Rocket's face appeared on the wraparound. "Jayne!" he cried in astonishment. "What are
you
doing here?"
She couldn't answer.
"You've been abducted," he said flatly.
Rankled, she said, "Fuck that noise! I know what I'm doing." In the background she could hear the indistinct mutter of dragons inadequately squelched, their anger carrying a conviction stronger than any words could express. She couldn't ignore it. It was as if her bones and viscera, her organs and innards had been given voice. "There's no future for me. All my life I've been stuck in a rigged game. The dice are loaded and I was declared a loser before I even began to play. These are not just words! What choice was I ever given? Only this one, right here, right now. I can swallow defeat meekly or I can throw the board up in the air and smash all the pieces. Well, I've been screwed from Day One—I have no intention whatsoever of being a good sport!"
Tensely, Rocket said, "You
can't
go back through Dream Gate. I don't care what your dragon's said, it's a lie. Dragons lie. You don't know what's waiting for you on the other side. If you cross over, you'll be—" His image cut off abruptly. But Jane knew Melanchthon's circuitry too intimately for him to work that trick. She overrode his commands. Rocket reappeared. "—forever. The mundane body you left behind is still alive. Like calls to like. You'll be drawn straight to it."
The streaming electromagnetic fault lines ahead fluttered wildly, as if struggling against a recalcitrant medium. "Yeah, yeah."
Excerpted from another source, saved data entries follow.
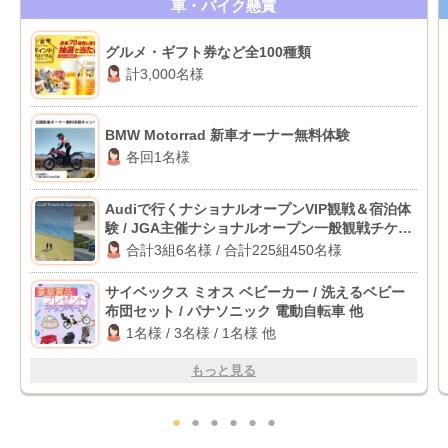
車・バイク懸賞
グルメ・ギフト券など全100種類
計3,000名様
BMW Motorrad 新車オーナー無料体験
各回1名様
Audiで行くナショナルオープンVIP観戦＆宿泊体
験 / JGA主催ナショナルオープン一般観戦チケッ
ト
合計3組6名様 / 合計225組450名様
サイベックス ミオス ベビーカー / 洗えるベビー
布団セット / パナソニック 電動自転車 他
1名様 / 3名様 / 1名様 他
もっと見る
●
●
●
●
●
●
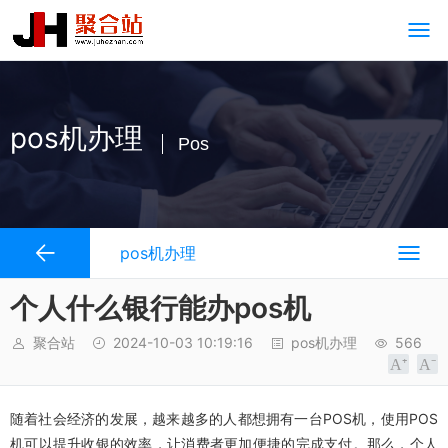
pos机办理
Pos
pos机办理
个人什么银行能办pos机
聚合站
2024-10-03 10:19:16
pos机办理
566
随着社会经济的发展，越来越多的人都想拥有一台POS机，使用POS
机可以提升收银的效率，让消费者更加便捷的完成支付。那么，个人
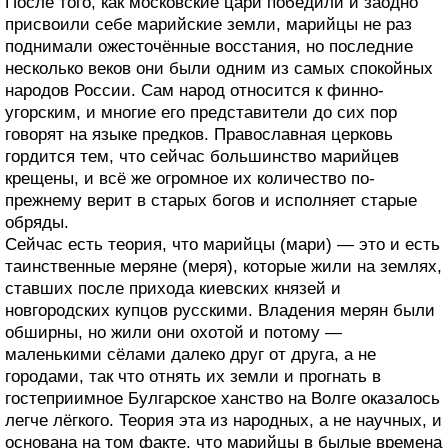
После того, как московские цари победили и заодно
присвоили себе марийские земли, марийцы не раз
поднимали ожесточённые восстания, но последние
несколько веков они были одним из самых спокойных
народов России. Сам народ относится к финно-
угорским, и многие его представители до сих пор
говорят на языке предков. Православная церковь
гордится тем, что сейчас большинство марийцев
крещены, и всё же огромное их количество по-
прежнему верит в старых богов и исполняет старые
обряды.
Сейчас есть теория, что марийцы (мари) — это и есть
таинственные меряне (меря), которые жили на землях,
ставших после прихода киевских князей и
новгородских купцов русскими. Владения мерян были
обширны, но жили они охотой и потому —
маленькими сёлами далеко друг от друга, а не
городами, так что отнять их земли и прогнать в
гостеприимное Булгарское ханство на Волге оказалось
легче лёгкого. Теория эта из народных, а не научных, и
основана на том факте, что марийцы в былые времена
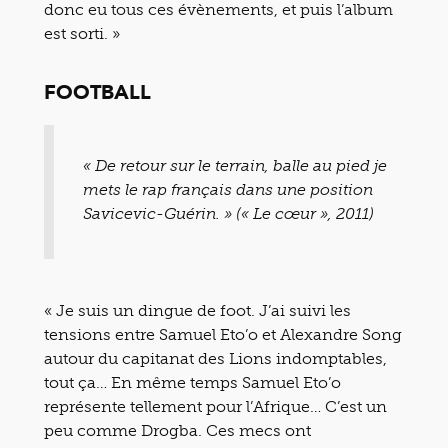
donc eu tous ces évènements, et puis l’album
est sorti. »
FOOTBALL
« De retour sur le terrain, balle au pied je
mets le rap français dans une position
Savicevic-Guérin. » (« Le cœur », 2011)
« Je suis un dingue de foot. J’ai suivi les
tensions entre Samuel Eto’o et Alexandre Song
autour du capitanat des Lions indomptables,
tout ça… En même temps Samuel Eto’o
représente tellement pour l’Afrique… C’est un
peu comme Drogba. Ces mecs ont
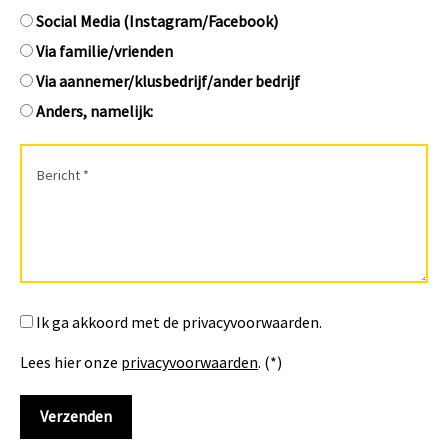
Social Media (Instagram/Facebook)
Via familie/vrienden
Via aannemer/klusbedrijf/ander bedrijf
Anders, namelijk:
Ik ga akkoord met de privacyvoorwaarden.
Lees hier onze
privacyvoorwaarden
. (*)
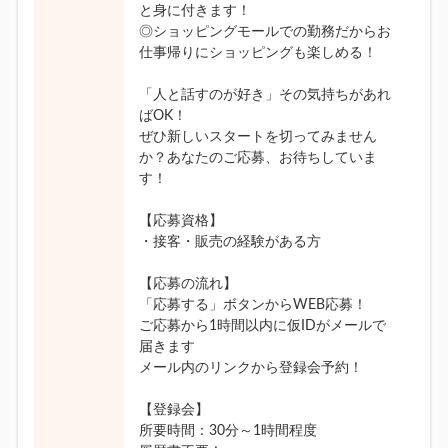
と身に付きます！
◎ショッピングモールでの勤務だからお
仕事帰りにショッピングも楽しめる！
「人と話すのが好き」その気持ちがあれ
ばOK！
ぜひ新しいスタートを切ってみません
か？あなたのご応募、お待ちしていま
す！
【応募資格】
・接客・販売の経験がある方
【応募の流れ】
「応募する」ボタンからWEB応募！
ご応募から1時間以内に仮IDがメールで
届きます
メール内のリンクから登録会予約！
【登録会】
所要時間：30分～1時間程度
"You won't reintegrate." Rocket's dragon said something to him over his headphones and he shook his head impatiently. "You'll be trapped in your old body. No speech, no responses, no communication of any kind with the outside. Maybe no control over your own bowels."
"Stop behaving like an idiot, you asshole." She hadn't meant to speak so harshly, but the dragons' muttering distracted her. Their three streams of rage combined with her own dragon's suddenly rising apprehension to form a fast, jittery chord in her blood. "I just wanted to say—good-bye. I just wanted to say no hard feelings. That's not much. But you just keep on talking!"
"I have to make you listen. You don't know—"
She cut him off. "I know everything. I know the worst. There's nothing bad you can tell me—I've been kissed by the Baldwynn."
Melanchthon roared with fear and relief. This was what he had been trying to hide from her: That if they succeeded, she had a fifty-fifty chance of being thrown back to her original body in the aftermath. If the destruction were anything less than universal, she would spend the rest of her life a prisoner within her own alien flesh. But Jane didn't care. She'd figured that out long ago. Her will was as steady and unwavering as the dragon's own.
"I'm trying to help you, you fool!" Rocket was angry at last. "You're making a terrible mistake."
"Help me? What did you have in mind? If I turn back now, do I get to walk away free? No hard feelings? I can pick up my career where I left off? Maybe you're planning to marry me and carry me off to a clean white marble city on the grassy, windswept plains of Mag Mell. That it?"
Rocket bit his lip. His eyes were two coals.